Learning the trade

2008-04-15 00:00

INNOCENT Ndlela first thought of making a double bed out of yellowwood around three years ago, but he only began to work on the idea seriously in the second half of last year.

It might seem a long time to take to make a bed, but Ndlela has only his spare time for bedmaking, working after hours in the restorer’s workshop at the Museum Service in Prince Alfred Street.

Ndlela is general assistant to Rob Scott, the Museum Service restorer. Scott is a very fine cabinet-maker who had an exhibition of his furniture in the Tatham Art Gallery last year. Ndlela was inspired by watching Scott to create something for himself. He has worked at the Museum Service since 1991 — longer than Scott.

“I still have to finish the sanding and spraying,” says Ndlela, explaining that he has made the bed so that it can be taken to pieces — important if he is going to be able to get it through doors and around corners when he finally takes it home. “And I’ll have to buy a mattress,” he says, sitting on the slats and running his hand over the swan-neck pediment on the headboard. Even unfinished, the satiny appeal of yellowwood is there.

Scott and Ndlela show me the pile of timber the wood came from — pieces saved from old buildings, often with handmade nails sticking out, each of which has to be carefully removed by Ndlela. The telltale angled sawmarks on the beams show that it was pit sawn — cut into planks in the forest where the trees were felled. “You can still see the pits in parts of the Karkloof — the timber may well have come from there originally,” says Scott, who reckons the wood was probably felled around the 1870s.

Before Ndlela came to the Museum Service, he worked as a gardener. But now he helps Scott and is currently busy with finishing and sanding his work — he shows me a beautifully finished wooden frame from a large tapestry that he has been working on.

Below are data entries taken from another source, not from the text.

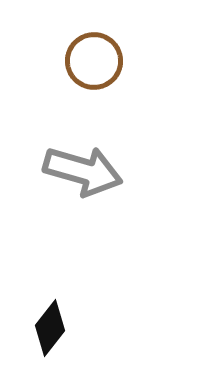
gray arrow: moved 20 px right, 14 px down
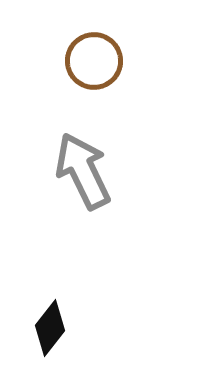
gray arrow: rotated 132 degrees counterclockwise
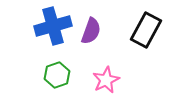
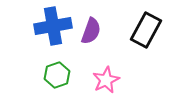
blue cross: rotated 6 degrees clockwise
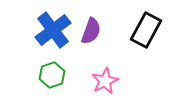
blue cross: moved 4 px down; rotated 27 degrees counterclockwise
green hexagon: moved 5 px left
pink star: moved 1 px left, 1 px down
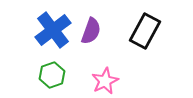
black rectangle: moved 1 px left, 1 px down
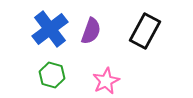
blue cross: moved 3 px left, 1 px up
green hexagon: rotated 25 degrees counterclockwise
pink star: moved 1 px right
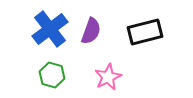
black rectangle: moved 1 px down; rotated 48 degrees clockwise
pink star: moved 2 px right, 4 px up
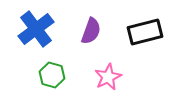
blue cross: moved 14 px left
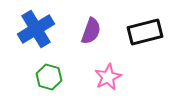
blue cross: rotated 6 degrees clockwise
green hexagon: moved 3 px left, 2 px down
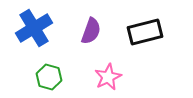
blue cross: moved 2 px left, 1 px up
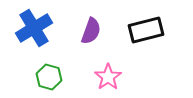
black rectangle: moved 1 px right, 2 px up
pink star: rotated 8 degrees counterclockwise
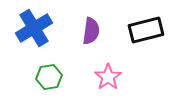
purple semicircle: rotated 12 degrees counterclockwise
green hexagon: rotated 25 degrees counterclockwise
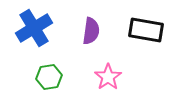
black rectangle: rotated 24 degrees clockwise
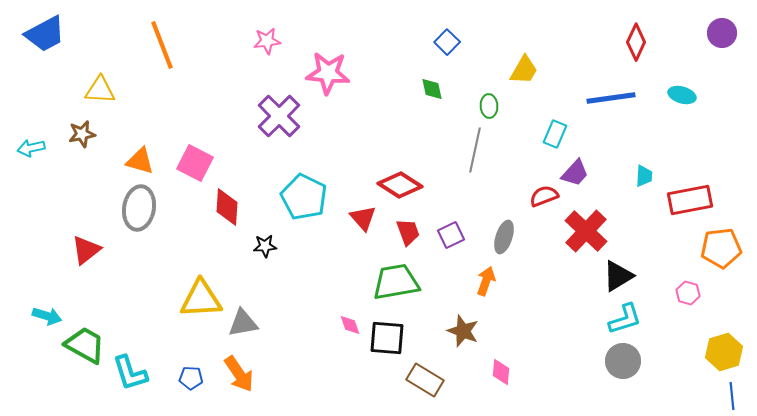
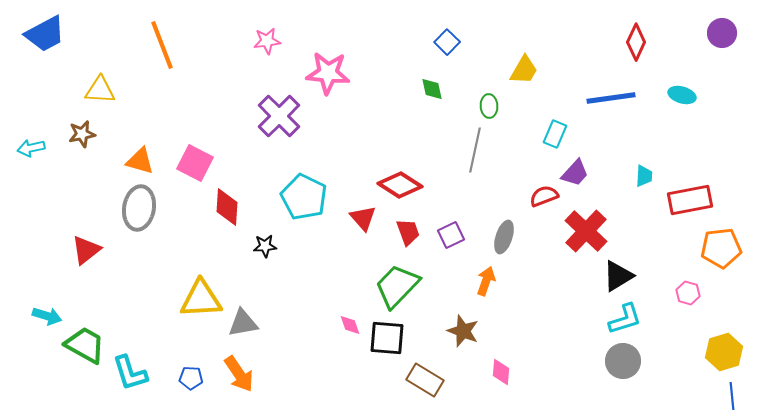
green trapezoid at (396, 282): moved 1 px right, 4 px down; rotated 36 degrees counterclockwise
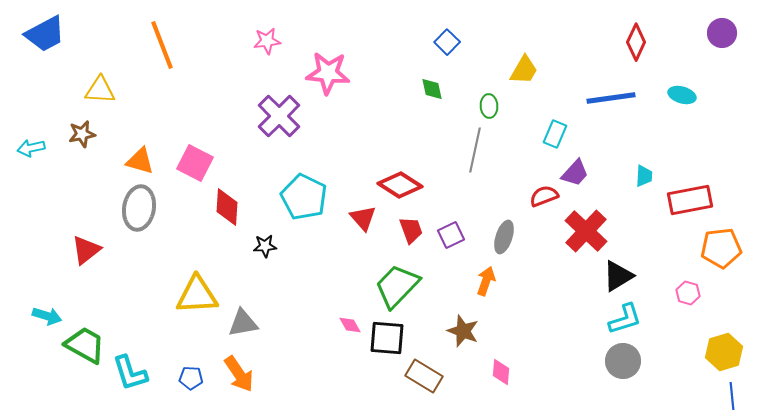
red trapezoid at (408, 232): moved 3 px right, 2 px up
yellow triangle at (201, 299): moved 4 px left, 4 px up
pink diamond at (350, 325): rotated 10 degrees counterclockwise
brown rectangle at (425, 380): moved 1 px left, 4 px up
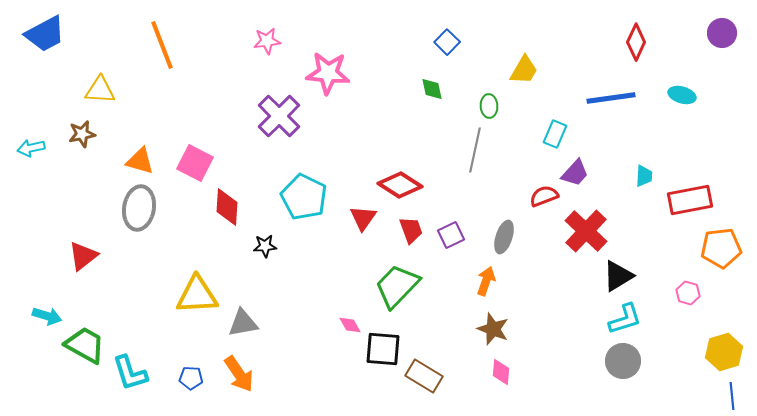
red triangle at (363, 218): rotated 16 degrees clockwise
red triangle at (86, 250): moved 3 px left, 6 px down
brown star at (463, 331): moved 30 px right, 2 px up
black square at (387, 338): moved 4 px left, 11 px down
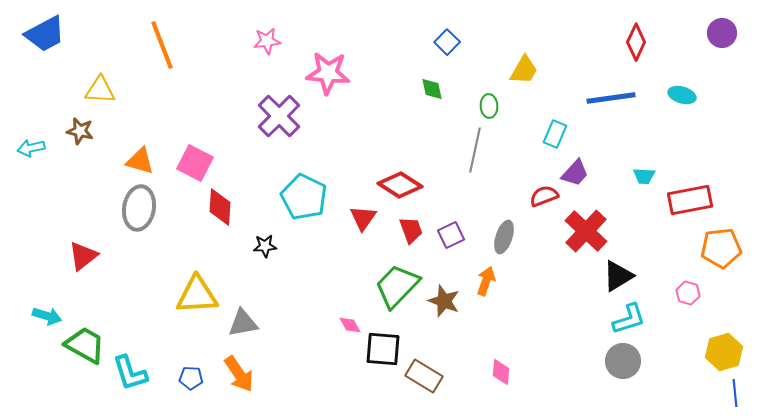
brown star at (82, 134): moved 2 px left, 3 px up; rotated 24 degrees clockwise
cyan trapezoid at (644, 176): rotated 90 degrees clockwise
red diamond at (227, 207): moved 7 px left
cyan L-shape at (625, 319): moved 4 px right
brown star at (493, 329): moved 49 px left, 28 px up
blue line at (732, 396): moved 3 px right, 3 px up
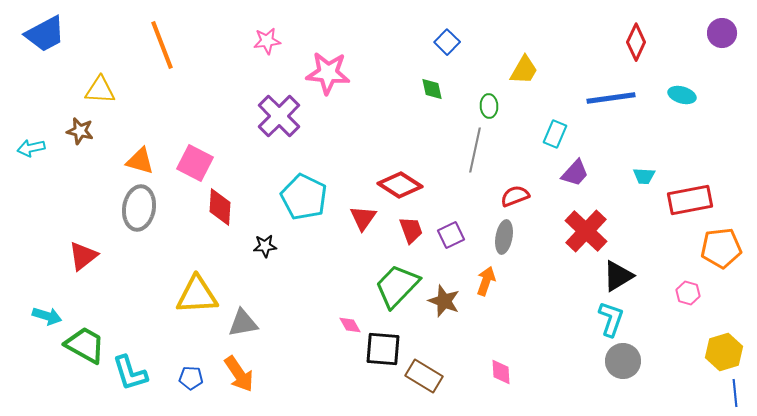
red semicircle at (544, 196): moved 29 px left
gray ellipse at (504, 237): rotated 8 degrees counterclockwise
cyan L-shape at (629, 319): moved 18 px left; rotated 54 degrees counterclockwise
pink diamond at (501, 372): rotated 8 degrees counterclockwise
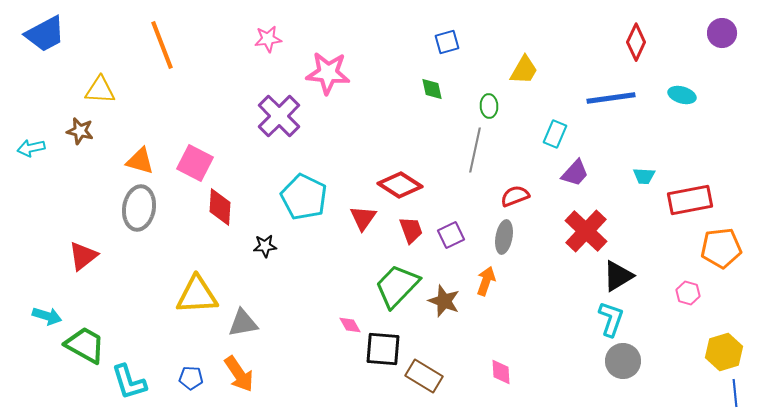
pink star at (267, 41): moved 1 px right, 2 px up
blue square at (447, 42): rotated 30 degrees clockwise
cyan L-shape at (130, 373): moved 1 px left, 9 px down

He also goes with Scott to buy timber, and buys wood for himself so that he can carry on with his cabinet making. I watch the two of them looking at two old Burmese teak newel posts, and discussing where they came from. “Innocent recognises wood species — and he knows more than he is letting on,” says Scott.

“The bed is practice — I am doing this one for myself,” says Ndlela. “Then maybe I’ll make other things to sell. But first, I’ll make two bedside cabinets — and maybe a wardrobe.”

He may not be a trained cabinet-maker, but he has worked out the technical aspects of what he is doing and he has the love for wood that a craftsman needs if he is to succeed.